[Stored entries]
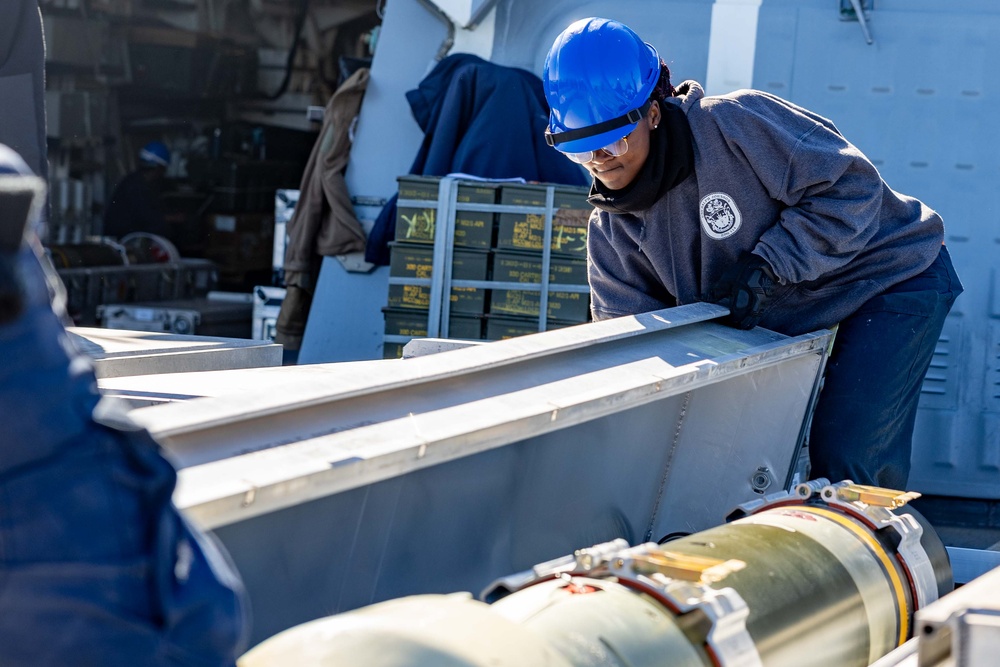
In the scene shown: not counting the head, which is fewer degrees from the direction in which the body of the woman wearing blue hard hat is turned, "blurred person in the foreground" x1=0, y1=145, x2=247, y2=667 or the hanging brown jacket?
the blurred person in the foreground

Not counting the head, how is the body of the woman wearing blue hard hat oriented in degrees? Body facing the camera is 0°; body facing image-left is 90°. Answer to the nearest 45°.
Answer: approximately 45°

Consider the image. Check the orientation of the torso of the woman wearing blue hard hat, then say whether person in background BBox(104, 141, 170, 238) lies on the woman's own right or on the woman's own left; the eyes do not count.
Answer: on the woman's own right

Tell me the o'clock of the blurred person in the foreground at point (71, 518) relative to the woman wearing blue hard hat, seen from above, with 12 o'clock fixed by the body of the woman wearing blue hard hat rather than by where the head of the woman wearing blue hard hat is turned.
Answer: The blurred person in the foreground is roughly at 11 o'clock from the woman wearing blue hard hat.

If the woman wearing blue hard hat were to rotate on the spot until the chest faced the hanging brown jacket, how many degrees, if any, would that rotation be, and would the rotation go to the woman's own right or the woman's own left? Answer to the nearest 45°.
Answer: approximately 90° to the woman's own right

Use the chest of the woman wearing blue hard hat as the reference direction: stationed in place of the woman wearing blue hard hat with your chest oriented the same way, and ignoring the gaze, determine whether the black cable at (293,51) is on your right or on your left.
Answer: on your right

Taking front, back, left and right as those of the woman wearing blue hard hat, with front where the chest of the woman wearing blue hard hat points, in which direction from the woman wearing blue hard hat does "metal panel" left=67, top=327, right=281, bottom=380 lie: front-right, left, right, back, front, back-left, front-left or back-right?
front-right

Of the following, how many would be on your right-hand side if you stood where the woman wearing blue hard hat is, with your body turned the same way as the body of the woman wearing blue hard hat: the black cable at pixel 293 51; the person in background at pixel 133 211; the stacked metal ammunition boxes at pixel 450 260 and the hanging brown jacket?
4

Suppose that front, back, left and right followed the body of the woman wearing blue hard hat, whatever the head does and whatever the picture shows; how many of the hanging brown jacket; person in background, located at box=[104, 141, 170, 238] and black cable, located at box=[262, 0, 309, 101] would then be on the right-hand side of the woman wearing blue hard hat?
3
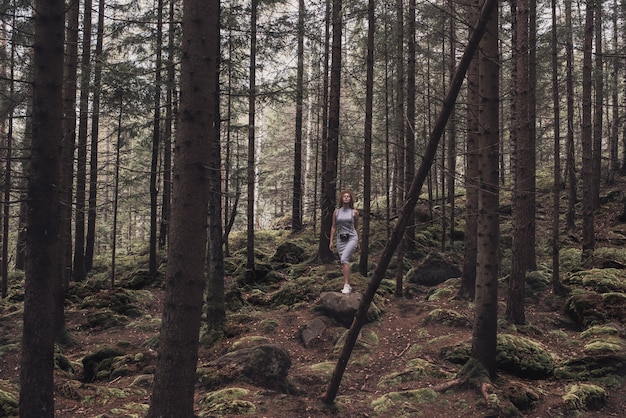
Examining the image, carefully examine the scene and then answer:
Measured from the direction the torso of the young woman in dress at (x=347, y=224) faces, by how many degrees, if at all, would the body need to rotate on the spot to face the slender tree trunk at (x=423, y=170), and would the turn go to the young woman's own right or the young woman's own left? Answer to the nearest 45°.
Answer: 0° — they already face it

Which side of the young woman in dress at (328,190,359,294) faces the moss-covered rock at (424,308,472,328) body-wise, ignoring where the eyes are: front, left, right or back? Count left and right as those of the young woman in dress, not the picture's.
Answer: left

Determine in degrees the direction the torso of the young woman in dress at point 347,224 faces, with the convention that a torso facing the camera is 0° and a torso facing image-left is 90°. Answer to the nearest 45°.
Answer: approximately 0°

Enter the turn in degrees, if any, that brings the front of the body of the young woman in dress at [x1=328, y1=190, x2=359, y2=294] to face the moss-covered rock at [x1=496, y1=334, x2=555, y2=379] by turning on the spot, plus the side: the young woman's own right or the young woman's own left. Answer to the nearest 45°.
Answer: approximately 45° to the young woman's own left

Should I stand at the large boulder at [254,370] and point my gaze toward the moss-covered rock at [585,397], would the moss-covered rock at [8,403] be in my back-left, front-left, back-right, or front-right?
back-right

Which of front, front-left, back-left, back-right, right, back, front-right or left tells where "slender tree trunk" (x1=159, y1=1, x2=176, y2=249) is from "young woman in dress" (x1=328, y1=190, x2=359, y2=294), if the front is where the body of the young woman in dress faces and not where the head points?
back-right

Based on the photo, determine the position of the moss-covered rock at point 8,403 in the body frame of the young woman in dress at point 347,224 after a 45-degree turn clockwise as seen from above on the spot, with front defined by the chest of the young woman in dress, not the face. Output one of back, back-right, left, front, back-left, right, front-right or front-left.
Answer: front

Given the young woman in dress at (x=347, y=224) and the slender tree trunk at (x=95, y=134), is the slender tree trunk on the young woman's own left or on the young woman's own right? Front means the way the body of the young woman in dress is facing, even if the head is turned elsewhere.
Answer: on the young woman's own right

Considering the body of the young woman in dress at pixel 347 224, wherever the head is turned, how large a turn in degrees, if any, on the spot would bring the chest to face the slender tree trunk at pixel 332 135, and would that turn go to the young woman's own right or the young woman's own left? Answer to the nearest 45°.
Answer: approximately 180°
--
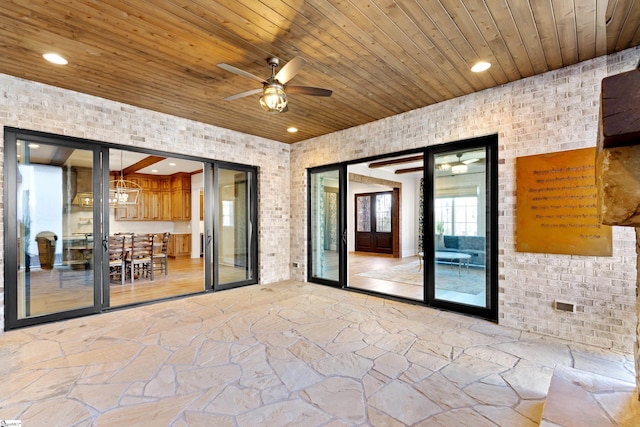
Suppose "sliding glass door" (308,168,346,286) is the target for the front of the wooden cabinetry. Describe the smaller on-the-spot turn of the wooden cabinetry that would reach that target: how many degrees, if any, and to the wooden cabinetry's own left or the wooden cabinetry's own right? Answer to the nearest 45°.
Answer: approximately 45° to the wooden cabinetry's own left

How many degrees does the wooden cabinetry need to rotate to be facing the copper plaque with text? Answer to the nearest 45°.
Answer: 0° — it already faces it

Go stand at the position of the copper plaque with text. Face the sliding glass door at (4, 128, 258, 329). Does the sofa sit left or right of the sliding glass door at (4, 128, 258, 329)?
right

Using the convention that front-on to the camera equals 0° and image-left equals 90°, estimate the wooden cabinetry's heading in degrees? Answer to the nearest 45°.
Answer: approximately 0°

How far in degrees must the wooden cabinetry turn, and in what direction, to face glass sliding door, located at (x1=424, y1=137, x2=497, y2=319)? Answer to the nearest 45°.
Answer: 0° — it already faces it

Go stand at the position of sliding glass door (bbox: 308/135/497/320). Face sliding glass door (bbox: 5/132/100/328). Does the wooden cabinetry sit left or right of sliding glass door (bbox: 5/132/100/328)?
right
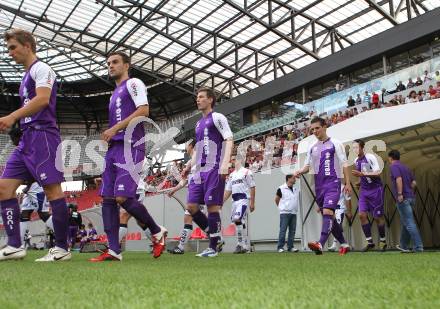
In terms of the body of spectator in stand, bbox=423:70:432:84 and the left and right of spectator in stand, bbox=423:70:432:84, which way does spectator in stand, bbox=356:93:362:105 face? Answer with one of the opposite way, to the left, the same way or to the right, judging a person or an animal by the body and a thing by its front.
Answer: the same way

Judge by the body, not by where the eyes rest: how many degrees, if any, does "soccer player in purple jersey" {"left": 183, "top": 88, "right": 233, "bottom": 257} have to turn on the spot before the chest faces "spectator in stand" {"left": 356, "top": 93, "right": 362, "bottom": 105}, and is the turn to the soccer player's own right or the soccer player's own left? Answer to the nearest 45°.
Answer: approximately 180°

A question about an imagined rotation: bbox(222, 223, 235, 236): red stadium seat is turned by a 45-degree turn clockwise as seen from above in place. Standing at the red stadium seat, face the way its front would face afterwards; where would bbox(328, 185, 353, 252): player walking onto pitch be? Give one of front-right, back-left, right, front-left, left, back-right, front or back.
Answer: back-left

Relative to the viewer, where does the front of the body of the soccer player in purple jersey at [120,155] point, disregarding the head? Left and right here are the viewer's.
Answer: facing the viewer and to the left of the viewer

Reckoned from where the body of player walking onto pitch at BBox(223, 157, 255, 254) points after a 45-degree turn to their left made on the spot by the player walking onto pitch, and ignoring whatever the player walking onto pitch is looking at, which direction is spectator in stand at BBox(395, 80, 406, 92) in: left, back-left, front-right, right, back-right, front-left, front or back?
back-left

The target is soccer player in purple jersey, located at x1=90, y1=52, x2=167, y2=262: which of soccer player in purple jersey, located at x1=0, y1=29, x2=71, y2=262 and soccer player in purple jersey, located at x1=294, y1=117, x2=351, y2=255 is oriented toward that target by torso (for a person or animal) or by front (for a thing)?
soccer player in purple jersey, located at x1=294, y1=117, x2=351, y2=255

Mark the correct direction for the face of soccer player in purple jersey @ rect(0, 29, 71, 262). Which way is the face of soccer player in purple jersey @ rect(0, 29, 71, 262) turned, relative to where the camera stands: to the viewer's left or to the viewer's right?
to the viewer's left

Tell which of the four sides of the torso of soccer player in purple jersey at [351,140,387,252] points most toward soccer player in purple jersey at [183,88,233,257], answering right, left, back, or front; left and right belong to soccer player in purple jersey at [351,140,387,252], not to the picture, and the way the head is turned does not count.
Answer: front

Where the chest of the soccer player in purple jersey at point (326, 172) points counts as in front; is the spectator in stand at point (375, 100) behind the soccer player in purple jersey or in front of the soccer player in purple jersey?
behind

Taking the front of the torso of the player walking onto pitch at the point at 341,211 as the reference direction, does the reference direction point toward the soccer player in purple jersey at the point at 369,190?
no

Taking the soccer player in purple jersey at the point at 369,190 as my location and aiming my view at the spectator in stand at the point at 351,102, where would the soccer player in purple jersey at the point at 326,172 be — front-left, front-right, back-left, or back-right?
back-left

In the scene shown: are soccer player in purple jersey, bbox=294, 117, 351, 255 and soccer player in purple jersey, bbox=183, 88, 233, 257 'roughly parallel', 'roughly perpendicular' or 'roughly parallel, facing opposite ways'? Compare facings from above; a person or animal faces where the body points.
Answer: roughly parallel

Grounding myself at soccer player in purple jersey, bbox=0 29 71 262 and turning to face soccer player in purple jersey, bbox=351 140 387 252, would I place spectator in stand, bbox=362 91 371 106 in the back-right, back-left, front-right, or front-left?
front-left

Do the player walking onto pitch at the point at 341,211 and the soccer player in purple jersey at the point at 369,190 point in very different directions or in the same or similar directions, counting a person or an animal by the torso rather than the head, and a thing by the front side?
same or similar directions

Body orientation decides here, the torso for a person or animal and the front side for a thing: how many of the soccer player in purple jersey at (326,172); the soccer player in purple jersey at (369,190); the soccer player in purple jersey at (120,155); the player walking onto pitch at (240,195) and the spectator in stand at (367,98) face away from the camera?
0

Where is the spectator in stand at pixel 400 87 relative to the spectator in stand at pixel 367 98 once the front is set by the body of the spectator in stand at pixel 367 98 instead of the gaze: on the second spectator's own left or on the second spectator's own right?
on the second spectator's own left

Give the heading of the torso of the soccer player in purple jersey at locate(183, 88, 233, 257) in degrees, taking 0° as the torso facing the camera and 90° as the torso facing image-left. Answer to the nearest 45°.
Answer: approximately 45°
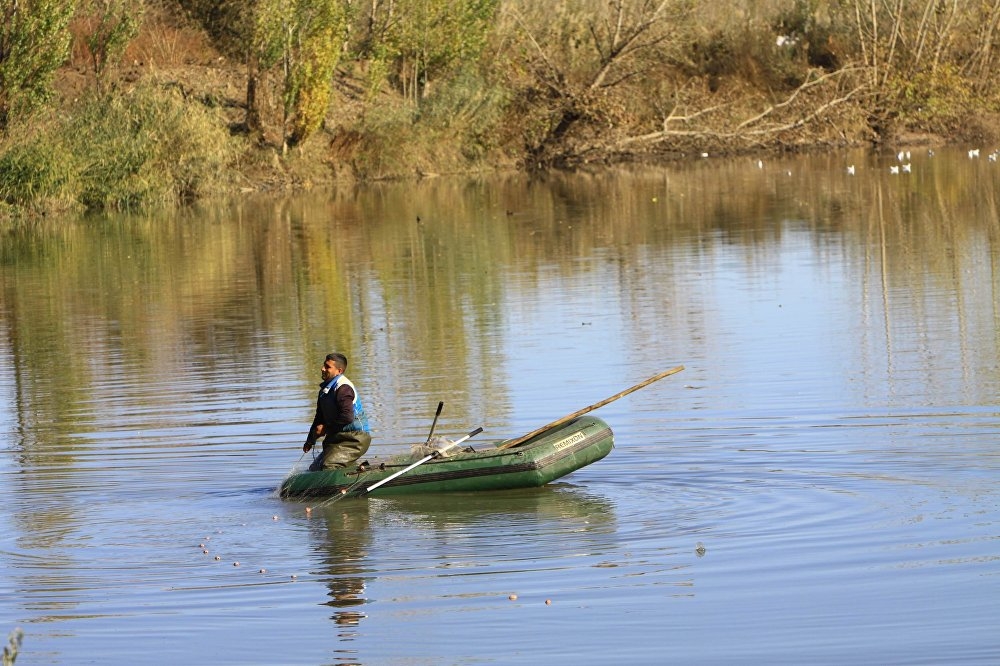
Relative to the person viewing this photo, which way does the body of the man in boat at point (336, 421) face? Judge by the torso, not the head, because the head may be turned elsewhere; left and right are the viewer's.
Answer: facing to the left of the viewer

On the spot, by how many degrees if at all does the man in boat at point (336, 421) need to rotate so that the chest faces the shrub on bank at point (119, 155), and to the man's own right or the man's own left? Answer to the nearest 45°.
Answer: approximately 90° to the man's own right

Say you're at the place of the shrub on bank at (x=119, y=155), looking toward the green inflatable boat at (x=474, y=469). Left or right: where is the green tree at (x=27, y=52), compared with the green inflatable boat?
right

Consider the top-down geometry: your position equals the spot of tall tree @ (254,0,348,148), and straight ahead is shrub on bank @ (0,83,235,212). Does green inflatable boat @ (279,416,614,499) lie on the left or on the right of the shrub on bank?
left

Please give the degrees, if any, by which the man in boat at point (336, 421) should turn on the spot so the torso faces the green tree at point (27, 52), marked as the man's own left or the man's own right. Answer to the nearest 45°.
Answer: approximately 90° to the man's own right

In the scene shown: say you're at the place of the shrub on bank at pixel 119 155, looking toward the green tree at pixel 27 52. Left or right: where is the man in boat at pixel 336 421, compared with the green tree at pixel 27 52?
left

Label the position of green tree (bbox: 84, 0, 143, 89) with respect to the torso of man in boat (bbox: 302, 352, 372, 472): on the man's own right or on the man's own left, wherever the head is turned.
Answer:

▶ _Action item_
Print the items from the line containing "In terms of" through the line containing "Answer: the same way", both of those lines included, exactly as they appear.

▶ _Result for this exercise_
In terms of the body of spectator in stand, bbox=423:70:432:84 and the left and right of spectator in stand, bbox=423:70:432:84, which way does spectator in stand, bbox=356:93:362:105 face? Answer with one of the opposite way, to the left, the same way or to the right, judging a person or an animal by the body and a thing by its front.
Answer: the same way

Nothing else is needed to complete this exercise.